Article Preview
Top1. Introduction
The massive adoption of web-based social media for the daily activity of e-commerce users, from customers to marketing departments, is attracting more and more the attention of Business Intelligence (BI) companies. So far BI has been confined to corporate data, with little attention to external data. Capturing external data for contextualizing data analysis operations is a time-consuming and complex task that, however, would bring large benefits to current BI environments (Pérez et al., 2008a). The main external contexts for e-commerce applications are the Voice of the Customer (VoC) and the Voice of the Market (VoM) forums. The former regards the customer opinions about the products and services offered by a company, and the latter comprises all the information related to the target market that can affect the company business. Listening to the VoM allows setting the strategic direction of a business based on in depth consumer insights, whereas listening to the VoC helps to identify better ways of targeting and retaining customers. As pointed out by Reidenbach (2009), both perspectives are important to build long-term competitive advantage.
The traditional scenario for performing BI tasks has dramatically changed with the consolidation of the Web 2.0, and the proliferation of opinion feeds, blogs, and social networks. Nowadays, we are able to listen to the VoM and VoC directly from these new social spaces thanks to the burst of automatic methods for performing sentiment analysis over them (Liu, 2012). These methods directly deal with the posted texts to identify global assessments (i.e., reputation) over target items, to detect the subject of the opinion (i.e., aspects) and its orientation (i.e., polarity). From now on, we will consider as social data the collective information produced by customers and consumers as they actively participate in online social activities, and we will refer to all the data elements extracted from social data by means of sentiment analysis tools as sentiment data.

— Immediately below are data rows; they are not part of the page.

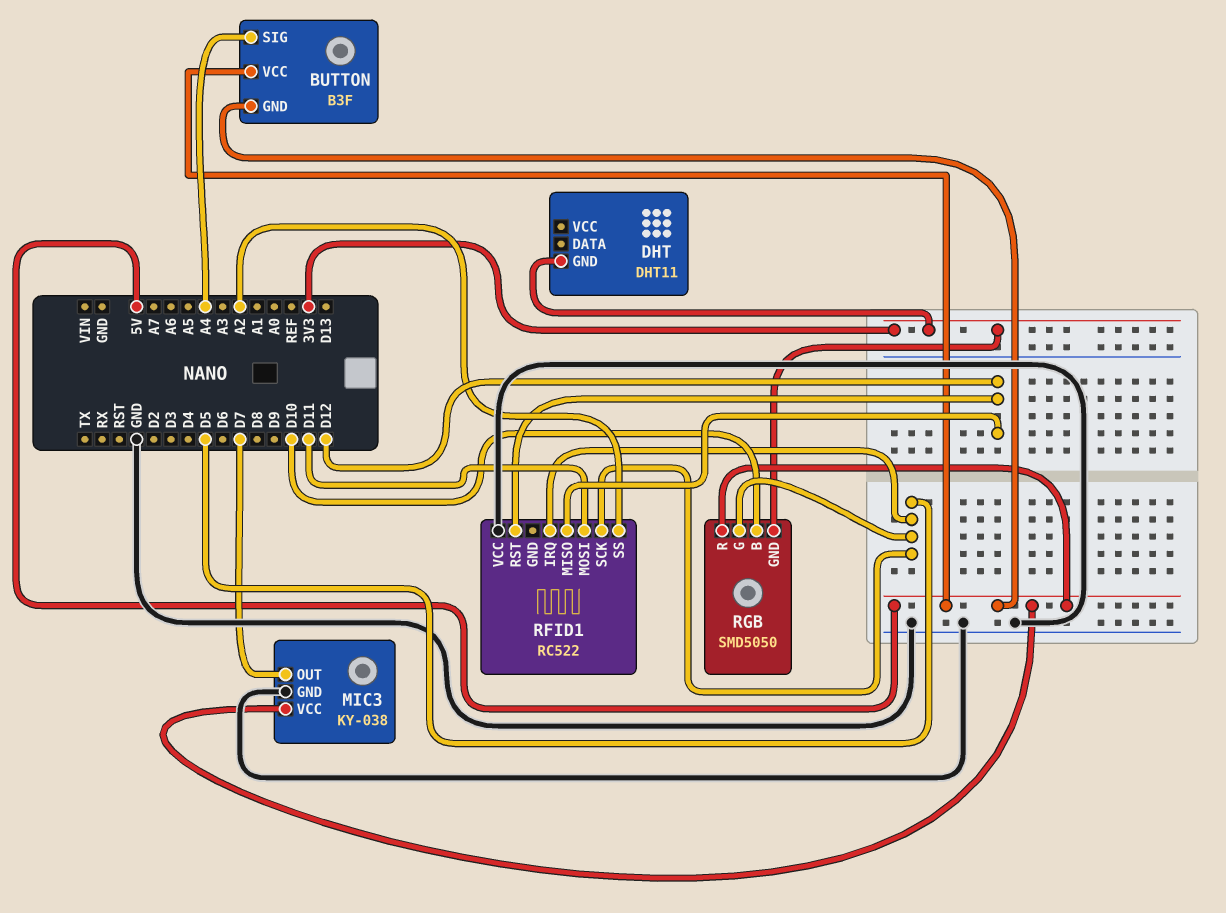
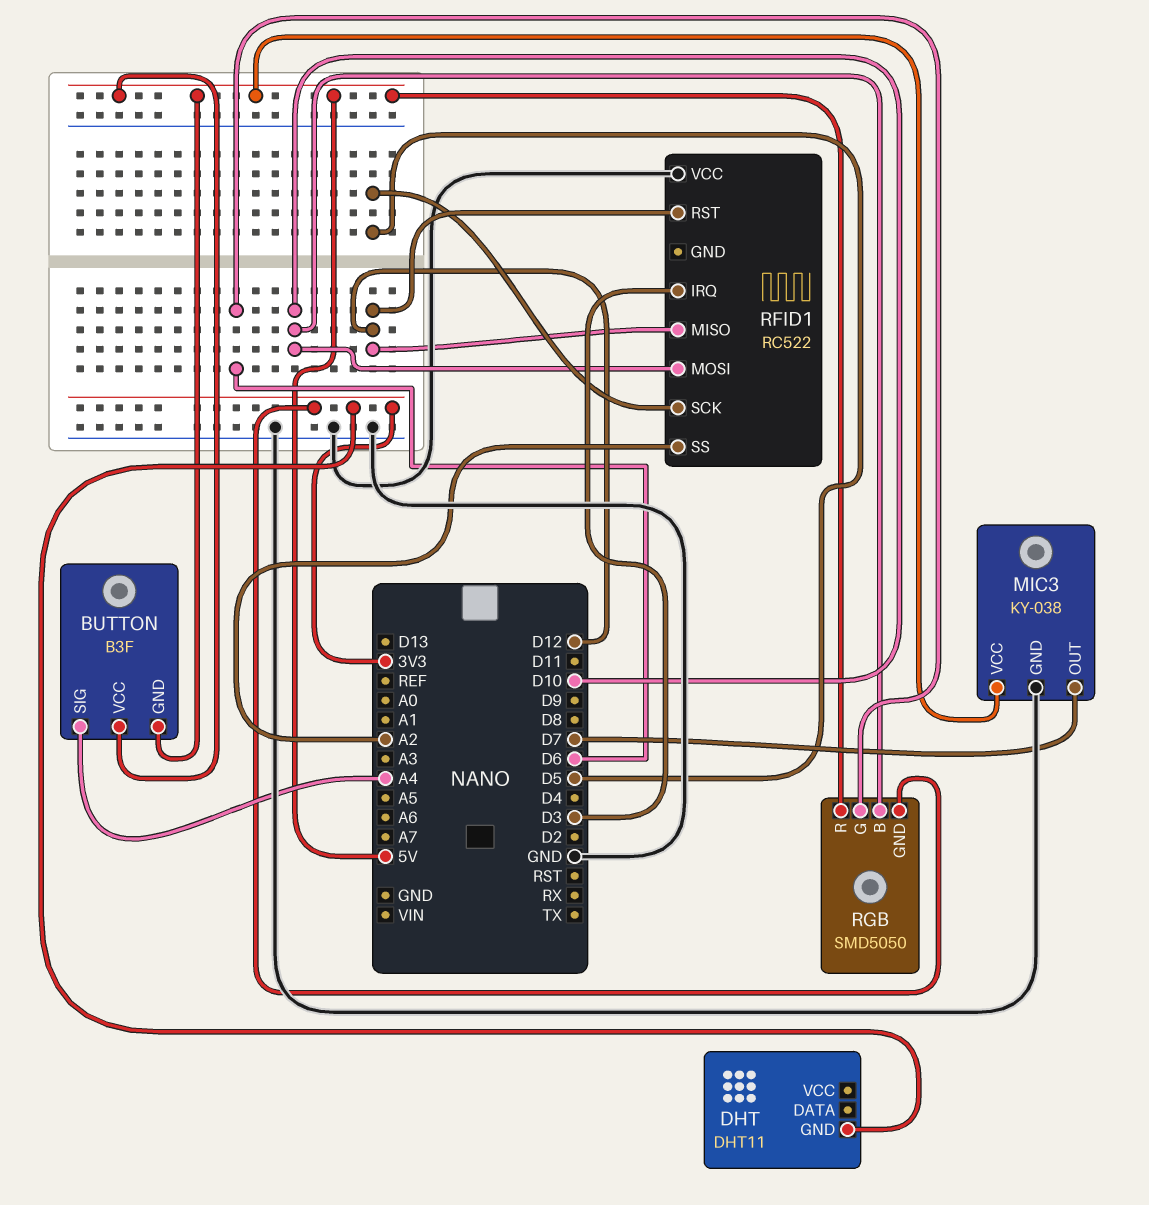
RFID1 pin IRQ: D5 -> D3
RFID1 pin MOSI: D11 -> D10
RGB pin G: D5 -> D6

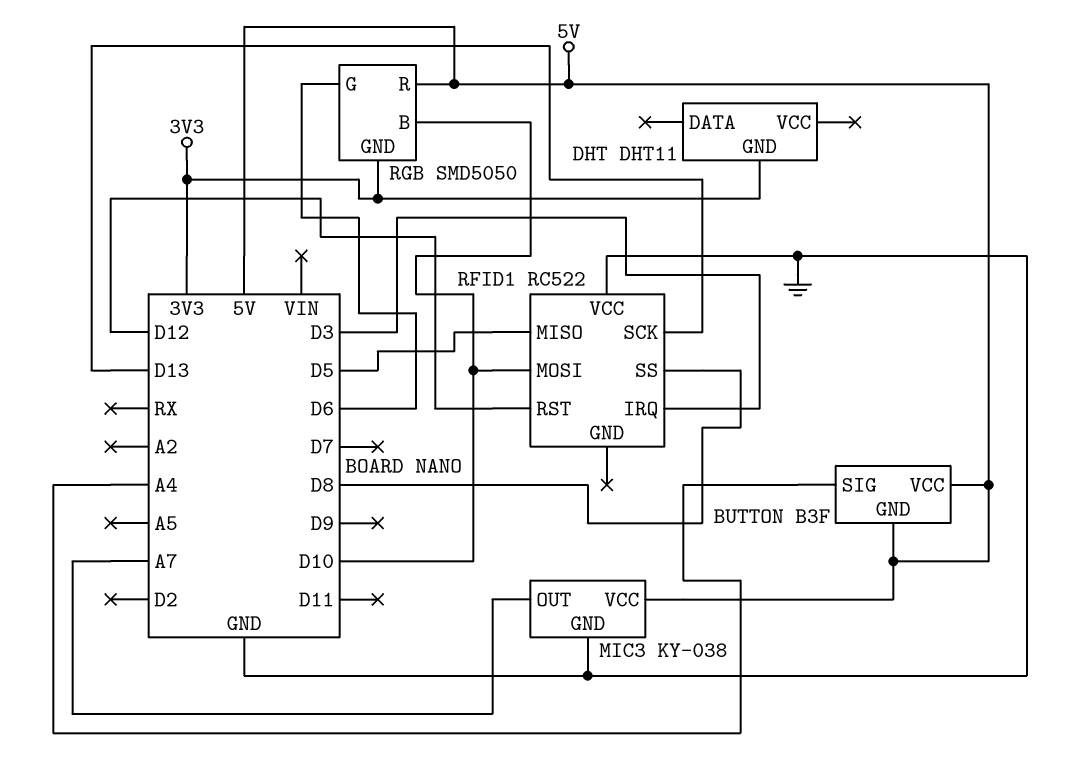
MIC3 pin OUT: D7 -> A7
RFID1 pin MISO: D12 -> D5
RFID1 pin SCK: D5 -> D13
RFID1 pin SS: A2 -> D8

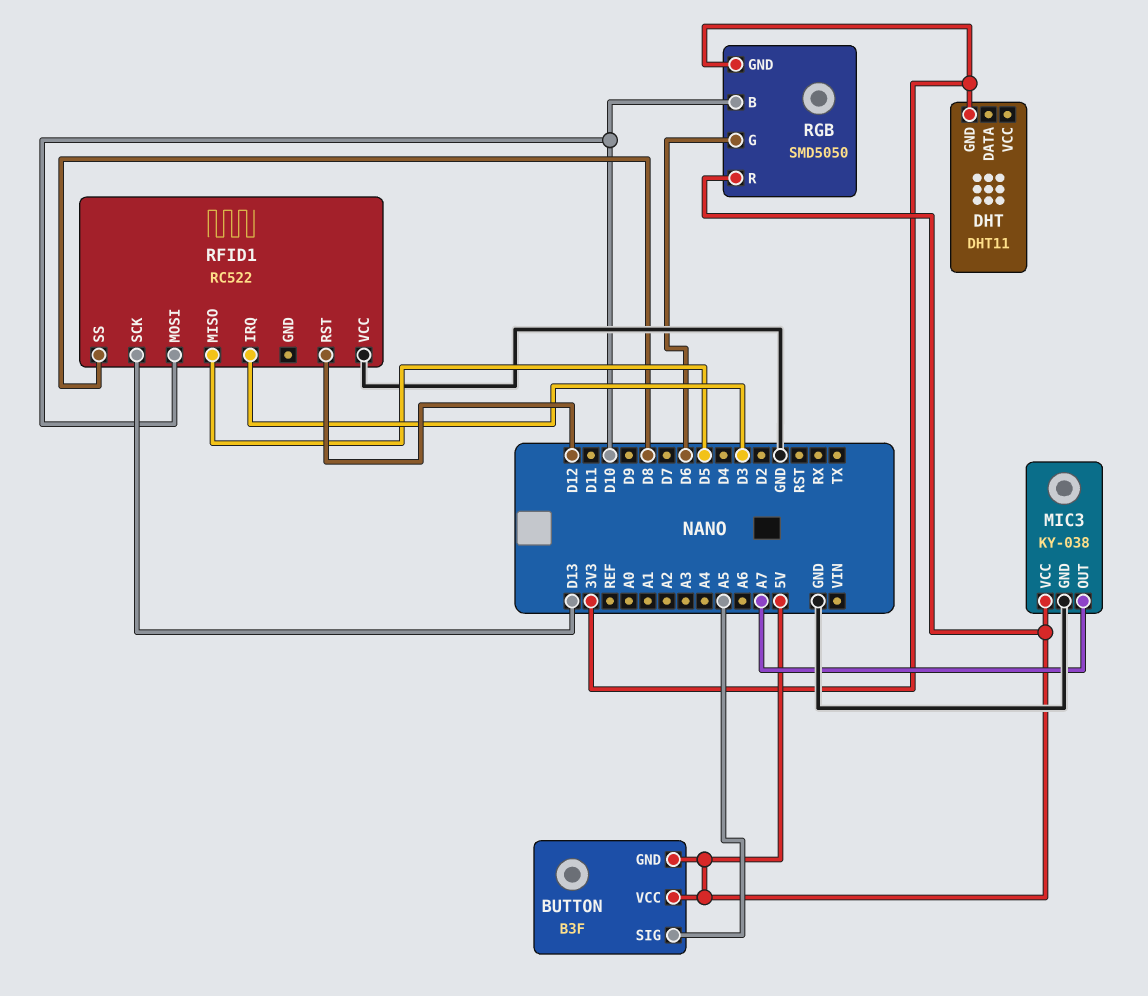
BUTTON pin SIG: A4 -> A5

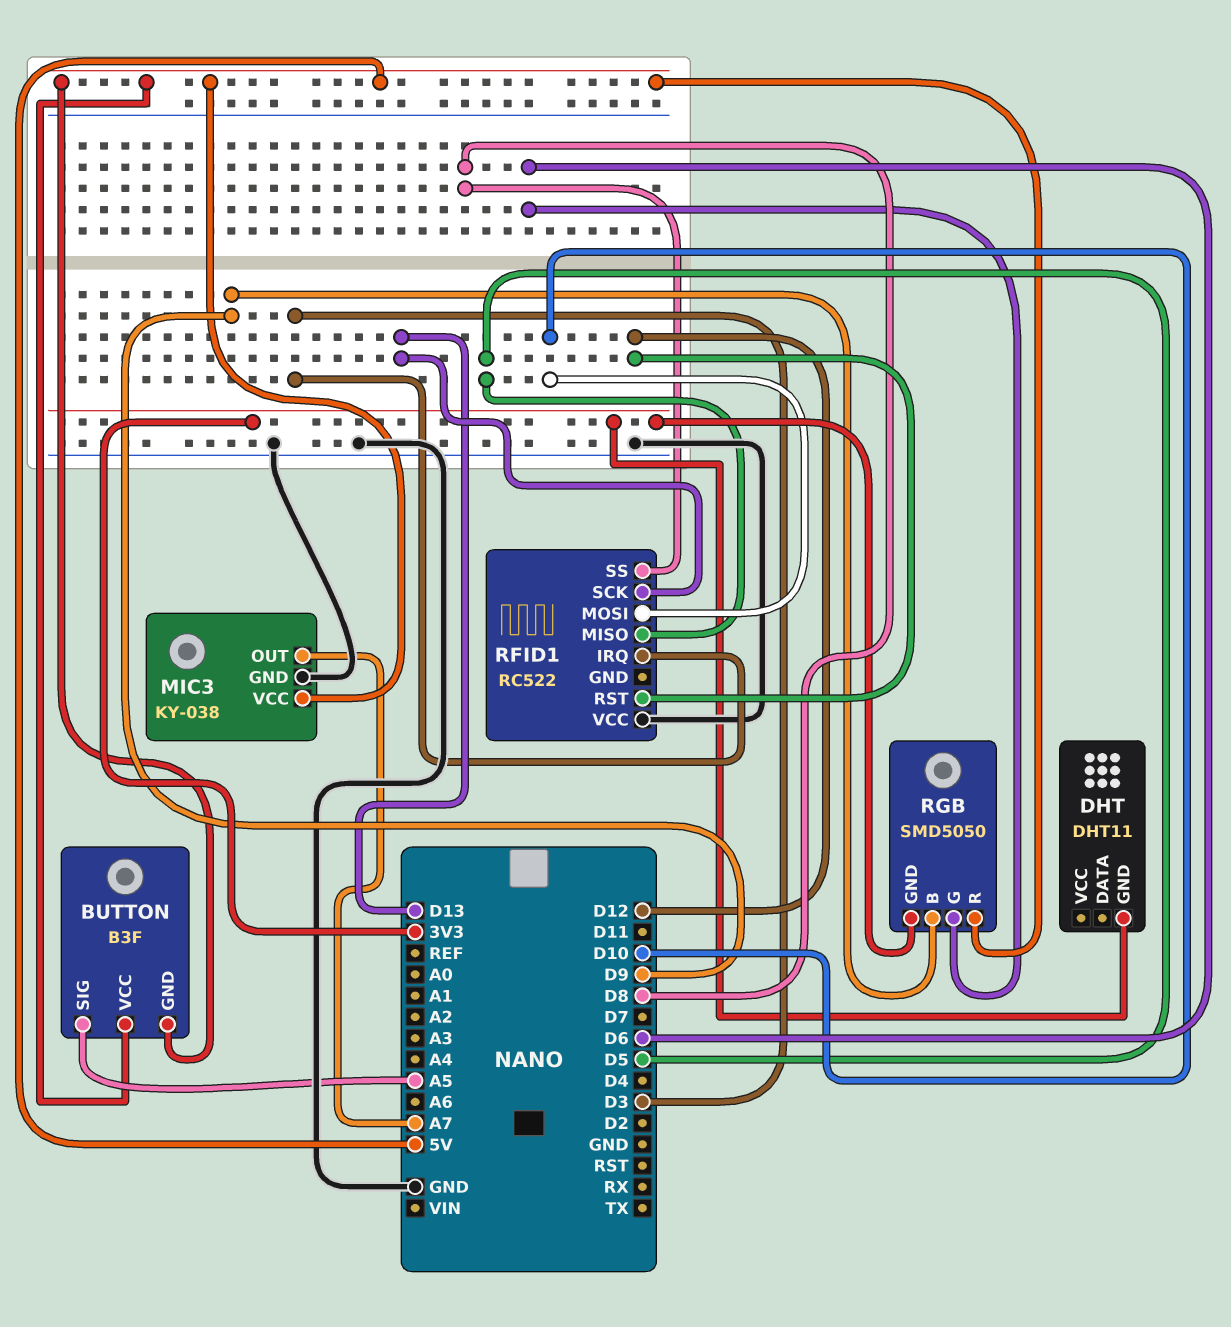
RGB pin B: D10 -> D9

A good number of commercial tools have recently appeared in the market for listening and analyzing social media and product review forums, for example Salesforce Radian6 (http://synthesio.com), to mention just a few. Unfortunately, these commercial tools aim to provide customized reports for end-users, and sentiment data on which these reports rely on are not publicly available (indeed this is the key of their business). Consequently, critical aspects such as the quality and reliability of the delivered data cannot be contrasted nor validated by the analysts. This fact contrasts with the high quality that BI requires for corporate data in order to make reliable decisions.
Figure 1.
BI contexts and their relation to the Web 3.0 data infrastructure
Apart from the sentiment analysis approaches, there is also a great interest on publishing strategic data for BI tasks within the Linked Open Data (LOD) cloud (Heath & Bizer, 2011). The Web 3.0 and LOD are about publishing data identified and linked to each other through a Unique Resource Identifier (URI), and providing data with well-defined semantics to allow users and machines to rightly interpret them. Projects like Schema.org are allowing the massive publication of product offers as micro-data, as well as specific vocabularies for e-commerce applications. Unfortunately, nowadays there is no open data infrastructure that allows users and applications to directly perform analysis tasks over huge amounts of published opinions in the Web.